The Campbell House changed all that. Learning of the threat to the old building , a group of angels, prosaically known as The Advocates’ Society, stepped in. With the assistance of gigantic maintenance trucks from the Toronto Transit Commission, the old house was carefully lifted aboard, then inched through Toronto’s streets . After a six-hour journey of just over 1.5 kilometres the house had reached the current site at University and Queen, where it was slowly, carefully, winched down, into its prepared place.

And there it remains.

I mentioned that it has played a large role in my family. I was there, watching the painstaking moving of the house, alongside my City Planner wife, Sally, that exciting day in March 1972. We, and the thousands who came to see old York resurrected in downtown Toronto, sensed that, as the Campbell House Museum now proudly notes, “the preservation of the house was an important turning point in architectural preservation in Toronto.”

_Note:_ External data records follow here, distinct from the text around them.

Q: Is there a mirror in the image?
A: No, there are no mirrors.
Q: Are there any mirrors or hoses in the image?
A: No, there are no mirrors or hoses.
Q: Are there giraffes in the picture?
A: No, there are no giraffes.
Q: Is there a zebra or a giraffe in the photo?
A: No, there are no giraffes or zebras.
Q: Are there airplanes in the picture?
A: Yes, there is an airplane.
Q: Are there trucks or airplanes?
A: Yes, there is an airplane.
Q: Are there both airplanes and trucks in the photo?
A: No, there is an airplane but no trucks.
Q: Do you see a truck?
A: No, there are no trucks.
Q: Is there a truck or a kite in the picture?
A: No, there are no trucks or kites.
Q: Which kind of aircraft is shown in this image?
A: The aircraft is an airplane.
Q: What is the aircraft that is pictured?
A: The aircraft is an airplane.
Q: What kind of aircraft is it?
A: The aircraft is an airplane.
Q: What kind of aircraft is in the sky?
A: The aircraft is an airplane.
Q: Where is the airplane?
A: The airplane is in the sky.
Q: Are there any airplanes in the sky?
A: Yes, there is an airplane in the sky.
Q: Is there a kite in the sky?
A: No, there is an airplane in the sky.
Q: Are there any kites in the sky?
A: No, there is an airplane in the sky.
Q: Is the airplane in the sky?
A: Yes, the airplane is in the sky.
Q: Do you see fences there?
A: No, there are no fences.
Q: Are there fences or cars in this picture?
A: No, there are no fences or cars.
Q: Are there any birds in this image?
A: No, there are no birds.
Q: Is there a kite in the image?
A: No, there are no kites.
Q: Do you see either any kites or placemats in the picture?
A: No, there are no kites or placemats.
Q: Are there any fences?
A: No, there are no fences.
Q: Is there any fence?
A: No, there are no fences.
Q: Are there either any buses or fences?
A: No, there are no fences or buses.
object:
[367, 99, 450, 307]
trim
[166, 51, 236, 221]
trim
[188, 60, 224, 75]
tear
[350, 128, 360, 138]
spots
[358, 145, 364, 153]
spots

But the Campbell House wasn’t finished with the Gibson family. When my younger daughter, Katie, was in high school, she got an excellent summer job as a guide at the House. Dressed as a Victorian servant, she would take tourists around the house,explaining what went on in this room, then demurely suggesting that we should all move upstairs into that bedroom. I joined one tour group and became a Mischievous Dad,  After Katie had talked about the bedroom where the twelve of us stood, I pointed to a china object peeping out from under the bed and asked, “What’s that?”

“A chamber pot.” said Katie, calmly. Everyone looked at the idiot in the room.

Score one for Katie.

Score two happened in 2014 when Katie chose to get married in Campbell House. A very happy day.